I can't see it being for Haslett's position. Morris has zero experience with the 3-4 defense. However, he was a great Secondary Coach for the Bucs and our Secondary is not great.
 
I can't see it being for Haslett's position. Morris has zero experience with the 3-4 defense. However, he was a great Secondary Coach for the Bucs and our Secondary is not great.

Exactamundo. He is interviewing for the DB position. Our current DB coach is on thin ice.
 
Hmmm...I don't want to jump the gun or go overboard on speculation but I'm wondering if there might be a "Stay tuned...." element attached here regarding the Skins coaching staff?
 
Hopefully, so is Danny Smith.

Our return game sucked. And he kept calling for directional kickoffs from a guy that can't do it!

And 5 blocked FG/EP?

Really?
Really? You're still stuck on firing Danny Smith for things he has no control over? He can't control a guy having a massive vertical leap at the perfect time to block a kick, or how far a guy returns a kick from 8 yards deep in the end zone. They are two things you absolutely can't coach.

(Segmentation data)
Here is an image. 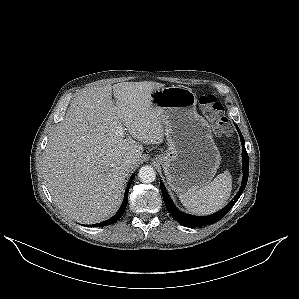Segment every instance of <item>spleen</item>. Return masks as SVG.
<instances>
[{
    "label": "spleen",
    "mask_w": 299,
    "mask_h": 299,
    "mask_svg": "<svg viewBox=\"0 0 299 299\" xmlns=\"http://www.w3.org/2000/svg\"><path fill=\"white\" fill-rule=\"evenodd\" d=\"M232 178L228 171L219 174L208 185L179 194L185 208L198 215H209L223 208L231 195Z\"/></svg>",
    "instance_id": "obj_1"
}]
</instances>
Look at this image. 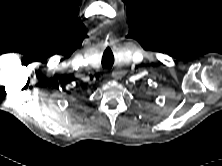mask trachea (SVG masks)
<instances>
[{"mask_svg":"<svg viewBox=\"0 0 222 166\" xmlns=\"http://www.w3.org/2000/svg\"><path fill=\"white\" fill-rule=\"evenodd\" d=\"M114 64V56L110 49H106L102 57V67L110 69Z\"/></svg>","mask_w":222,"mask_h":166,"instance_id":"obj_1","label":"trachea"}]
</instances>
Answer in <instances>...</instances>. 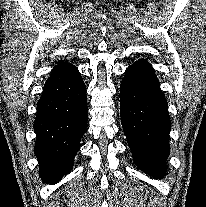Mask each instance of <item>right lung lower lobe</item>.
Here are the masks:
<instances>
[{"label": "right lung lower lobe", "instance_id": "1", "mask_svg": "<svg viewBox=\"0 0 206 207\" xmlns=\"http://www.w3.org/2000/svg\"><path fill=\"white\" fill-rule=\"evenodd\" d=\"M87 125L86 87L70 63L55 66L37 103L35 154L43 182L56 183L68 174Z\"/></svg>", "mask_w": 206, "mask_h": 207}]
</instances>
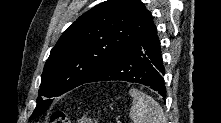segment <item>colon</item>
<instances>
[{
    "mask_svg": "<svg viewBox=\"0 0 221 123\" xmlns=\"http://www.w3.org/2000/svg\"><path fill=\"white\" fill-rule=\"evenodd\" d=\"M51 121L52 123H70L71 122L67 114L62 111H57L53 113L51 117Z\"/></svg>",
    "mask_w": 221,
    "mask_h": 123,
    "instance_id": "colon-1",
    "label": "colon"
}]
</instances>
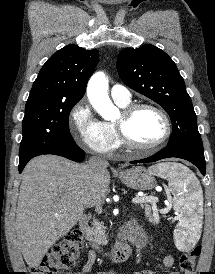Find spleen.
I'll use <instances>...</instances> for the list:
<instances>
[{
  "label": "spleen",
  "instance_id": "obj_1",
  "mask_svg": "<svg viewBox=\"0 0 215 274\" xmlns=\"http://www.w3.org/2000/svg\"><path fill=\"white\" fill-rule=\"evenodd\" d=\"M149 171L169 181L174 210L180 214L174 230L176 244L182 245L185 240L194 244L202 227L203 193L198 179L186 166L178 163H160Z\"/></svg>",
  "mask_w": 215,
  "mask_h": 274
}]
</instances>
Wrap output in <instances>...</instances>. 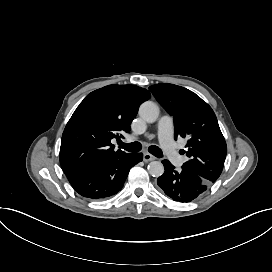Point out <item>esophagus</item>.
Masks as SVG:
<instances>
[{
  "label": "esophagus",
  "instance_id": "obj_1",
  "mask_svg": "<svg viewBox=\"0 0 272 272\" xmlns=\"http://www.w3.org/2000/svg\"><path fill=\"white\" fill-rule=\"evenodd\" d=\"M155 159H156V157L153 156L152 154L147 153V152L143 153V161L147 162V161H153Z\"/></svg>",
  "mask_w": 272,
  "mask_h": 272
}]
</instances>
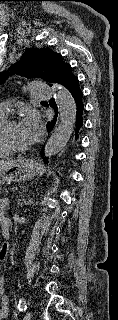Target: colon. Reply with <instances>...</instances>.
Returning a JSON list of instances; mask_svg holds the SVG:
<instances>
[{"label": "colon", "instance_id": "1", "mask_svg": "<svg viewBox=\"0 0 118 320\" xmlns=\"http://www.w3.org/2000/svg\"><path fill=\"white\" fill-rule=\"evenodd\" d=\"M4 258V254L0 253V260Z\"/></svg>", "mask_w": 118, "mask_h": 320}]
</instances>
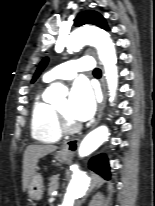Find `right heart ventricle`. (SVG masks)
Instances as JSON below:
<instances>
[{"label":"right heart ventricle","mask_w":155,"mask_h":206,"mask_svg":"<svg viewBox=\"0 0 155 206\" xmlns=\"http://www.w3.org/2000/svg\"><path fill=\"white\" fill-rule=\"evenodd\" d=\"M31 134L43 143H54L61 137L54 107L43 99L41 92L36 95L32 106Z\"/></svg>","instance_id":"obj_1"}]
</instances>
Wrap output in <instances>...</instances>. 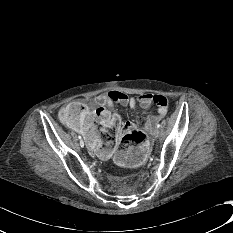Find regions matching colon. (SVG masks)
Here are the masks:
<instances>
[{"instance_id":"colon-1","label":"colon","mask_w":233,"mask_h":233,"mask_svg":"<svg viewBox=\"0 0 233 233\" xmlns=\"http://www.w3.org/2000/svg\"><path fill=\"white\" fill-rule=\"evenodd\" d=\"M83 105L77 102H73L65 106L61 111V117L63 121L68 124H74L79 122L82 115ZM107 113L104 110H98L96 115L98 118L103 119V116ZM122 128L124 129V135L120 141V149H132L138 144H144L147 136L146 133L136 128L133 123H125Z\"/></svg>"}]
</instances>
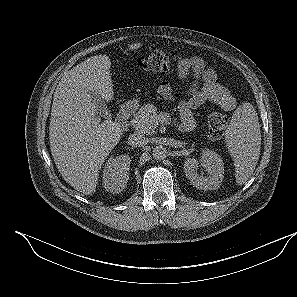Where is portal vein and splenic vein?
Segmentation results:
<instances>
[{"mask_svg":"<svg viewBox=\"0 0 297 297\" xmlns=\"http://www.w3.org/2000/svg\"><path fill=\"white\" fill-rule=\"evenodd\" d=\"M158 122H164V120L159 119Z\"/></svg>","mask_w":297,"mask_h":297,"instance_id":"portal-vein-and-splenic-vein-1","label":"portal vein and splenic vein"}]
</instances>
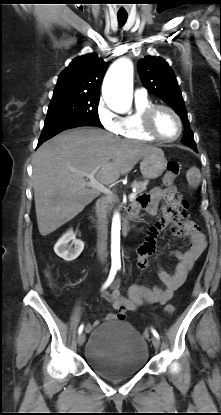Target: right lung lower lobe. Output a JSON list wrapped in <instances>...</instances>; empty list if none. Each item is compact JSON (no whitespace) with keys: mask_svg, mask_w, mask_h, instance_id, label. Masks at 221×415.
Segmentation results:
<instances>
[{"mask_svg":"<svg viewBox=\"0 0 221 415\" xmlns=\"http://www.w3.org/2000/svg\"><path fill=\"white\" fill-rule=\"evenodd\" d=\"M80 126H97L89 121L83 119H71V118H46L44 128L42 130L41 136L38 140V146H40L46 140L52 138L53 136L59 134L60 132L80 127Z\"/></svg>","mask_w":221,"mask_h":415,"instance_id":"98d812e1","label":"right lung lower lobe"}]
</instances>
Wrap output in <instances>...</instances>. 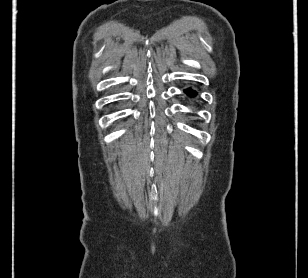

REQUIREMENT 1 :: List every person named in the forum discussion about the team's coaching staff.
REQUIREMENT 2 :: Render this sentence from the forum discussion in Spanish: "Our current DB coach is on thin ice."
REQUIREMENT 3 :: Extend the forum discussion about the team's coaching staff with a reply that picks up after its final post.
The segmentation data stand apart from the forum discussion as separate material.

ANSWER 1 :: Haslett, Morris, Danny Smith

ANSWER 2 :: Nuestro actual entrenador de backs defensivos está en la cuerda floja.

ANSWER 3 ::
As far as the things he is able to control with coaching, like coverage on kicks, blocking schemes, etc. we were first in the league by a landslide in those categories, and have been every single year that he's been here. He won't be leaving, and he shouldn't be. It would be akin to firing the OC because the quarterback has a noodle arm.

Would you rather have team that will never give up a return TD, or a team that gives up plenty, but gets one themselves on rare occasions? I'm more than happy at the fact that our special teams is the top unit in the league. There's not really room to move up from #1.

SF has the highest return average in the league at 27.2, we held them to 11.1.
MIN has the 2nd best average at 26.9, we held them to 18.6.
NYJ are 4th at 26.3, we held them to 12.2.

29 Special teams TDs were scored this season, none against us.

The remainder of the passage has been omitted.